▸ **PROVIDED RECORDS**:
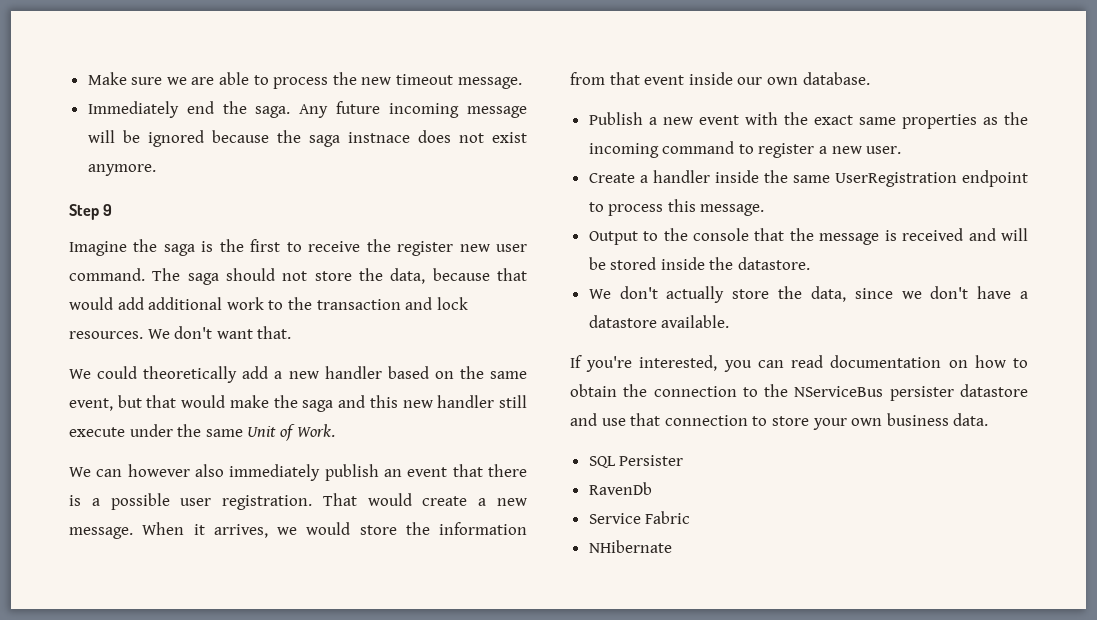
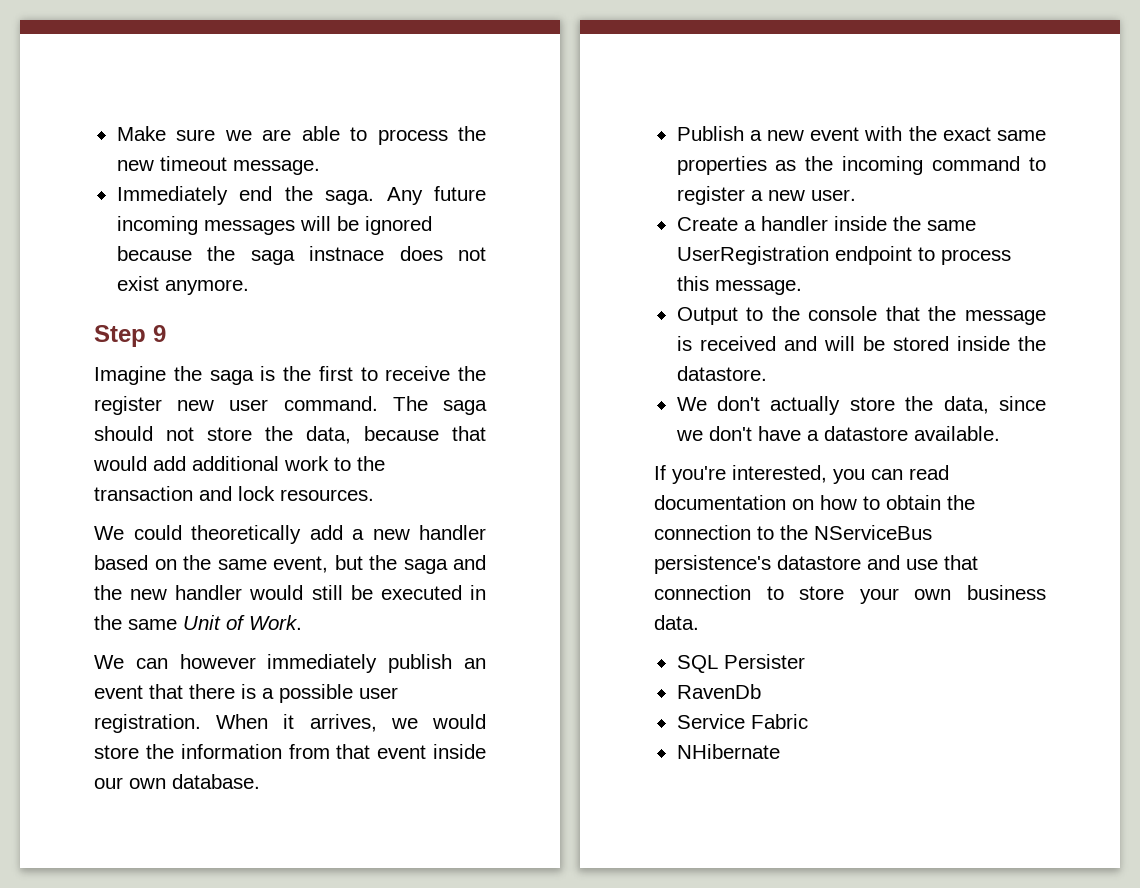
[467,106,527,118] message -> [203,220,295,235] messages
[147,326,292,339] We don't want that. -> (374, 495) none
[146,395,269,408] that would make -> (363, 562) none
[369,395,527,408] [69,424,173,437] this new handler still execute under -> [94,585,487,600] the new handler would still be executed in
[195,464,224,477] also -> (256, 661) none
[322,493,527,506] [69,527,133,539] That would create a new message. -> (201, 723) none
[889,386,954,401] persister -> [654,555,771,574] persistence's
--
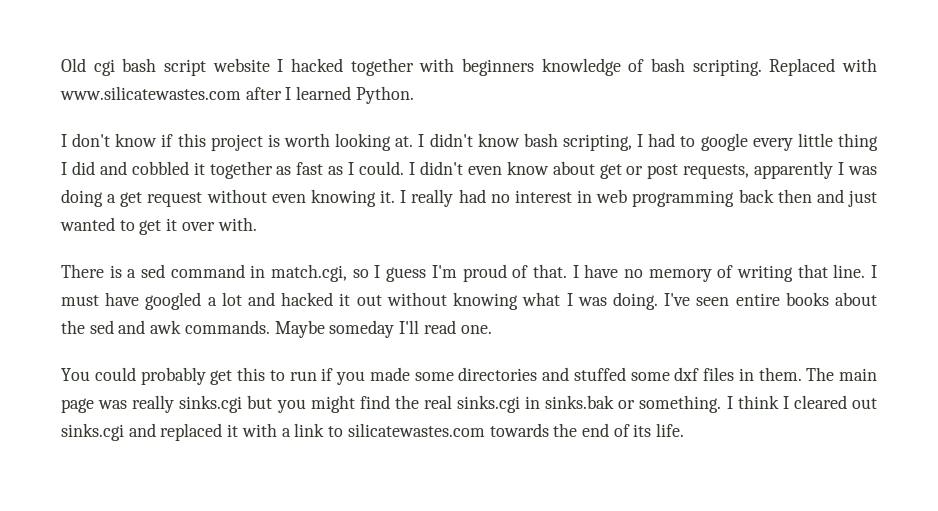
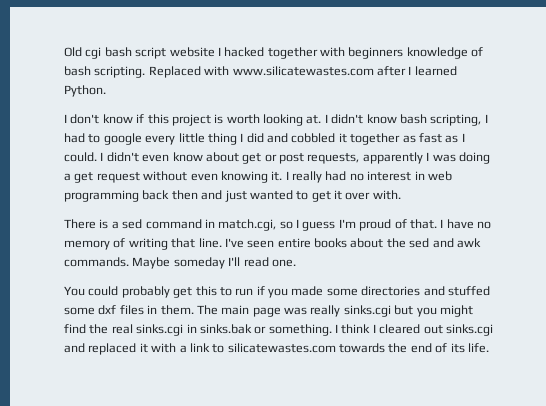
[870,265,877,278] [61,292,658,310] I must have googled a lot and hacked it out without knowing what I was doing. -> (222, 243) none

▸ **YOUR INSTRUCTIONS**:
Here the output must be the lines above from the line with "[467,106,527,118] message ->" to the line with "[889,386,954,401] persister ->", both included, duplicated word for word and nothing else.

▸ **EXPECTED ANSWER**:
[467,106,527,118] message -> [203,220,295,235] messages
[147,326,292,339] We don't want that. -> (374, 495) none
[146,395,269,408] that would make -> (363, 562) none
[369,395,527,408] [69,424,173,437] this new handler still execute under -> [94,585,487,600] the new handler would still be executed in
[195,464,224,477] also -> (256, 661) none
[322,493,527,506] [69,527,133,539] That would create a new message. -> (201, 723) none
[889,386,954,401] persister -> [654,555,771,574] persistence's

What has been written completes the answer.